When Gurkov isn’t racing around the community and helping others, Soshie said, he enjoys reading and bike riding with his daughters, and is also a history buff. She said her husband is fascinated by the stories of Holocaust survivors and will spend hours at a time listening to their harrowing journeys of survival. Under regular circumstances, he also loves to travel, Soshie said. She noted, however, that he is most happy when he is helping others.
“I know being married to him all the roles he plays, and for him it doesn’t matter, recognition or no recognition,” she said. “For him, he’s helping people, and that’s all that matters.
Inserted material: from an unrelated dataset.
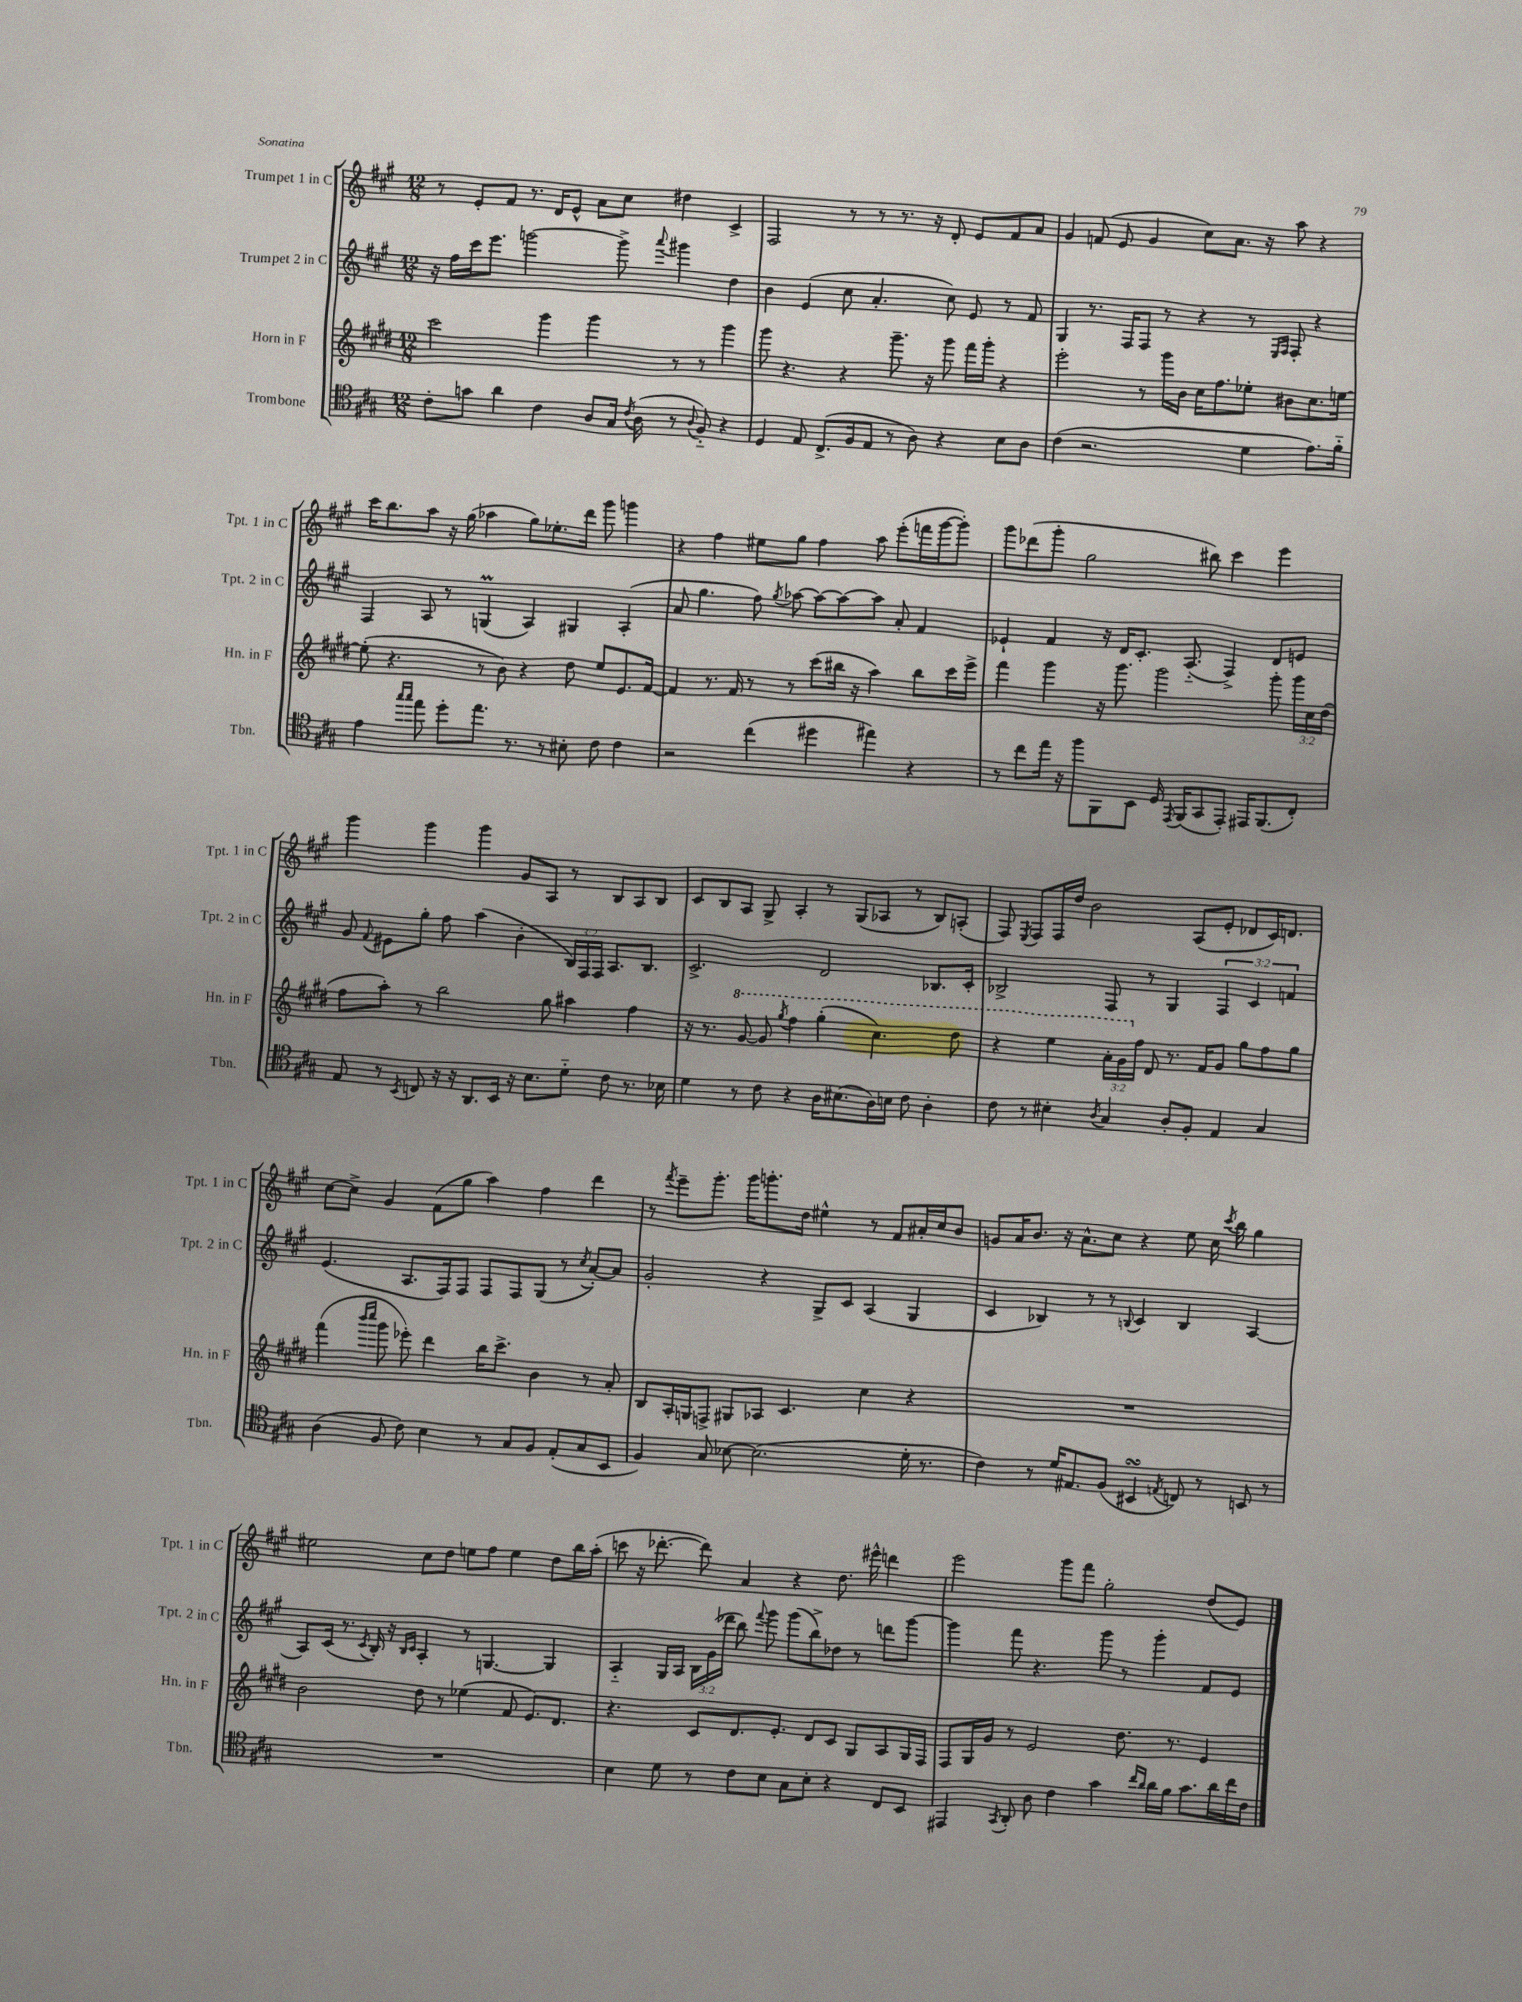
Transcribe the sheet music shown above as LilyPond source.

People can turn to him, and he’ll be there for them.”
As much as the Gurkovs have provided for the community, Soshie said she was also touched by how residents banded together to help one another during the height of the pandemic and that residents have remained united as it rages on.
“We feel fortunate to be in this wonderful community,” she said. “It’s a real feeling of community here and we feel the love. As much as it’s been very challenging, it’s also been very rewarding. We know there is a light at the end of the tunnel, and when we get there, we’ll realize all of this had some light, too.”